- Prompt 1
In the forum thread on PC shader compilation, which Windows tool is named for wiping out the DirectX cache?
- Prompt 2
Pick up the forum thread on PC shader compilation after its final post and keep it going.

- Provided passage
○ ○ ○ ○ ○

Shader Compilation on PC: About to become a bigger bottleneck?

That's the trick right? Where are they stored? Do the graphics vendors document these locations? Would a "clean" driver remove and reinstall fix it? Maybe?
Generally speaking, cleaning the shader cache is easy, you can do it with any of the following easy steps:

1-Install a new GPU driver either a new or an old one, developers should/usually test mutliple drivers anyway.

2-Or, wipe out the DirectX cache using the Disk Cleanup tool in Windows.

3-Or, manually delete the cached files from the driver or the game directory.
 
Last edited:
Generally speaking, cleaning the shader cache is easy, you can do it with any of the following easy steps:

1-Install a new GPU driver wither a new or an old one, developers should/usually test mutliple drivers anyway.

2-Or, wipe out the DirectX cache using the Disk Cleanup tool in Windows.

3-Or, manually delete the cached files from the driver or the game directory.

Yeah, I don't quite understand the concern that this would require a massive time-sink of constantly re-imaging entire development/QA testing departments. Are there examples of byzantine simultaneously active shader cache locations that were not specified by the game itself? I get being 'thorough' and I'll defer to those with actual industry experience, but I'm curious - are there actual examples where this has been required to fully nuke a games cache, or at least to the point where it should be expected and not an anomaly?

○ ○ ○ ○ ○

- Available data
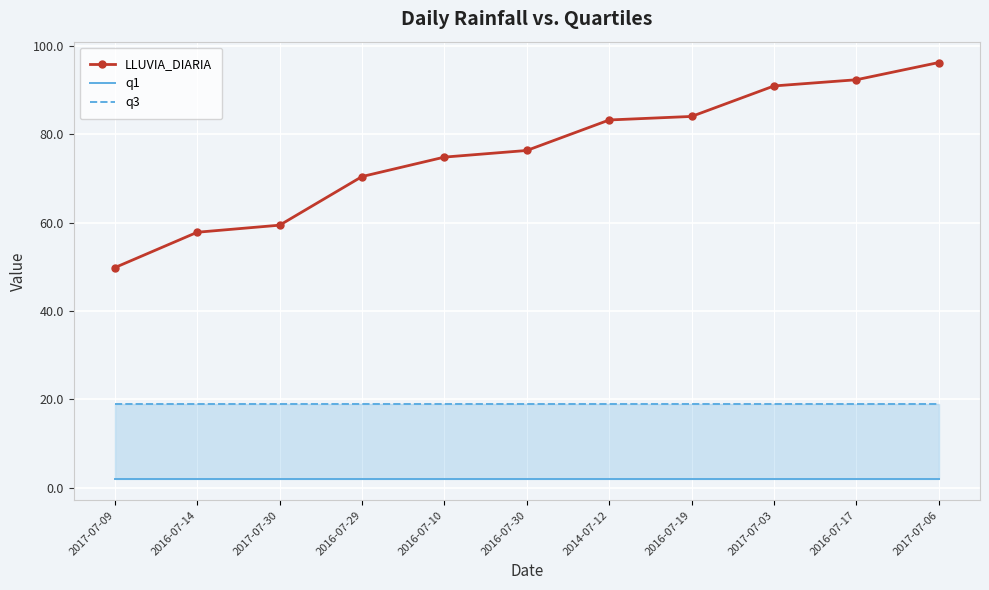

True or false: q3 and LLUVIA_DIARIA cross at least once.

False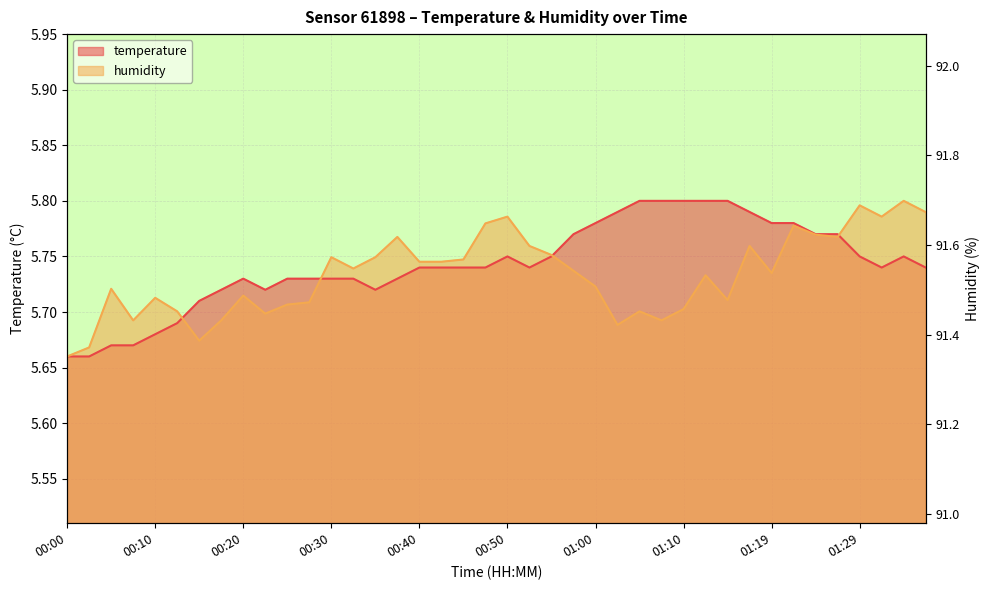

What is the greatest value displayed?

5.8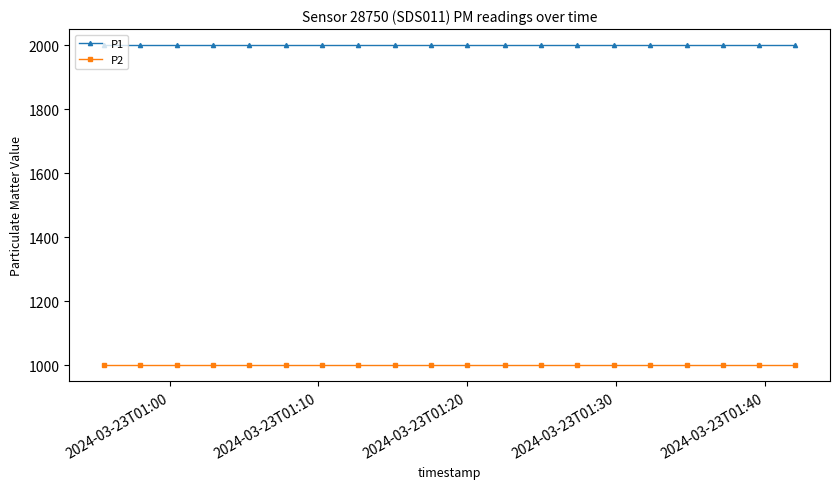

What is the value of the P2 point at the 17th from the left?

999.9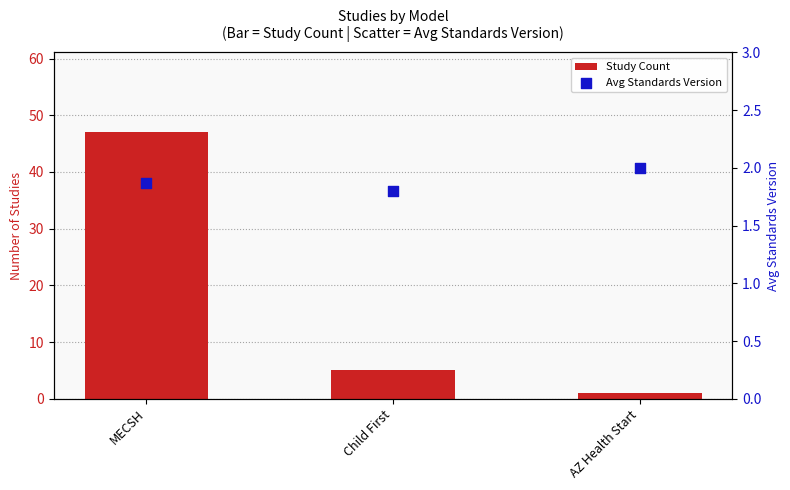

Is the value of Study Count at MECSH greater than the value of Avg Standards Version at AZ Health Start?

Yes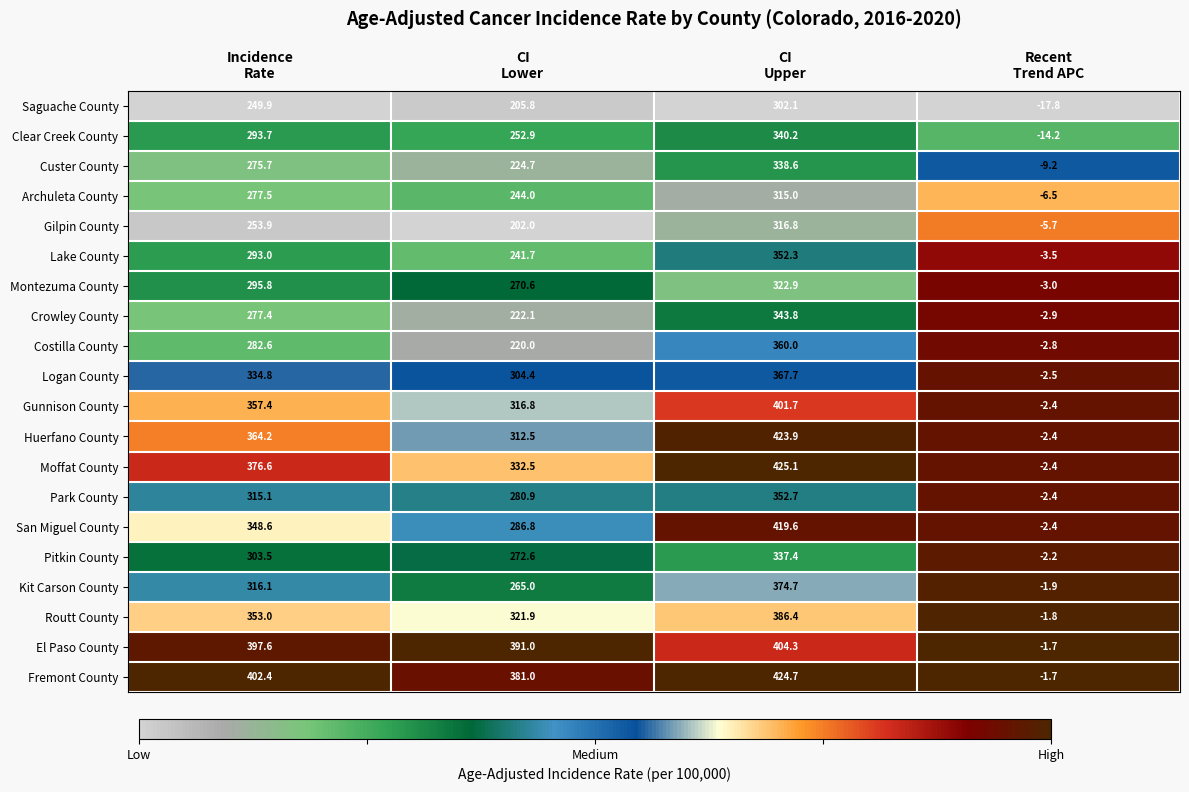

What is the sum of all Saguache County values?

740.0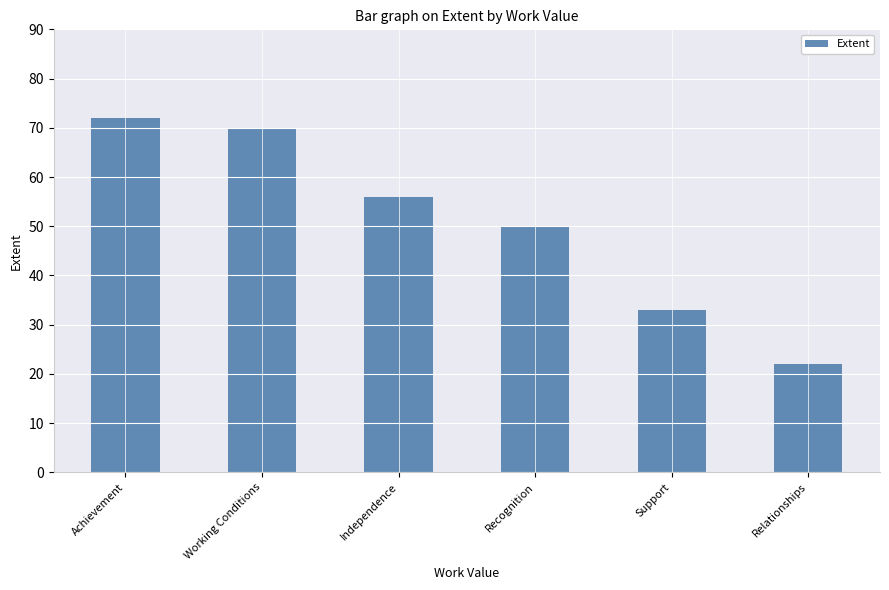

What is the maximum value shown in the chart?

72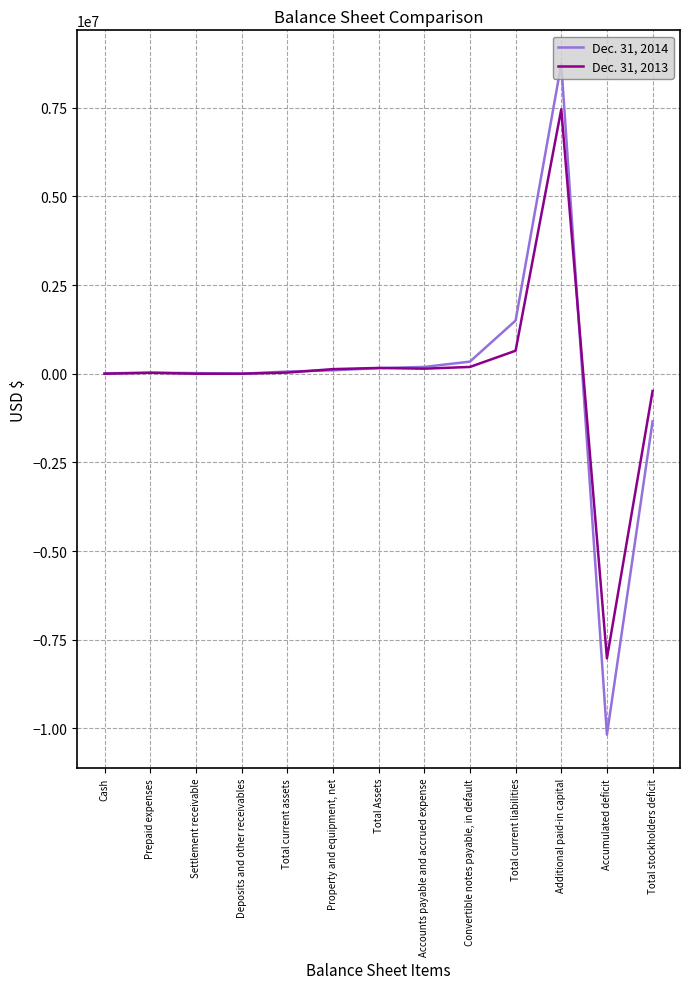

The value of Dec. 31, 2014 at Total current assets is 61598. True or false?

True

○ ○ ○ ○ ○

- Exercise answer 1
The Disk Cleanup tool.

- Exercise answer 2
My understanding, is that by default, the vast, vast majority of shader caches, at least for Nvidia, will be in stored in AppData\LocalLow\NVIDIA\PerDriverVersion\DXCache. Now this has changed over the years, quite recently it was %localappdata%\Nvidia\DXCache, but that's neither here nor there - once the driver is updated and Nvidia has decided on a shader location, that's where they'll go, Nvidia doesn't keep multiple active locations going. This location is where the overwhelming majority of caches will be found. Close the game, delete all the files you can in there, and you've erased the games cache - at least has been my experience many, many times over the years.

Now, every game can decide where it wants to put it's cache too, they're not beholden to Nvidia's default location. Some have put it in a %localappdata%\<gamename> folder. Some have even put it in the game's config folder within My Documents. So yes, while the Nvidia default DXCache location is the majority, it's no the only one. However, again - my limited understanding here - those unique locations will be specified by the developer/game engine. Something the developer would...know?

Like if you're communicating to your testing staff, dedicated QA dept or not, that you want the results from a first-run like experience, you would think "delete this folder beforehand" would be included as part of that communication? I've honestly never even seen a case where reinstalling the driver was required to wipe a cache. As long as the game's .exe isn't running, I just delete the game's compiled cache files in their respective folder. I have yet to see a game where this didn't suffice to create a first-run environment wrt to shader caches.
 
Last edited:
PC gamers can take the time to play a game, see stutters immediately.. then play the same section over again with no stutters... then delete the driver cache, and see stutters again... to figure out that it's due to compilation.. but developers can't? Before they release to the world? This is some big ask?

Like "collecting the PSOs is a long, time consuming process"... yes and? Is my experience not worth that time?

"It still won't catch everything"... ok and? Do the best you can to get everything. A game shouldn't stutter the first time you do an attack.. or jump, or open a chest.. and have made no attempt to precompile anything.

To me that is negligence.
 
PC gamers can take the time to play a game, see stutters immediately.. then play the same section over again with no stutters... then delete the driver cache, and see stutters again... to figure out that it's due to compilation.. but developers can't? Before they release to the world? This is some big ask?

Like "collecting the PSOs is a long, time consuming process"... yes and? Is my experience not worth that time?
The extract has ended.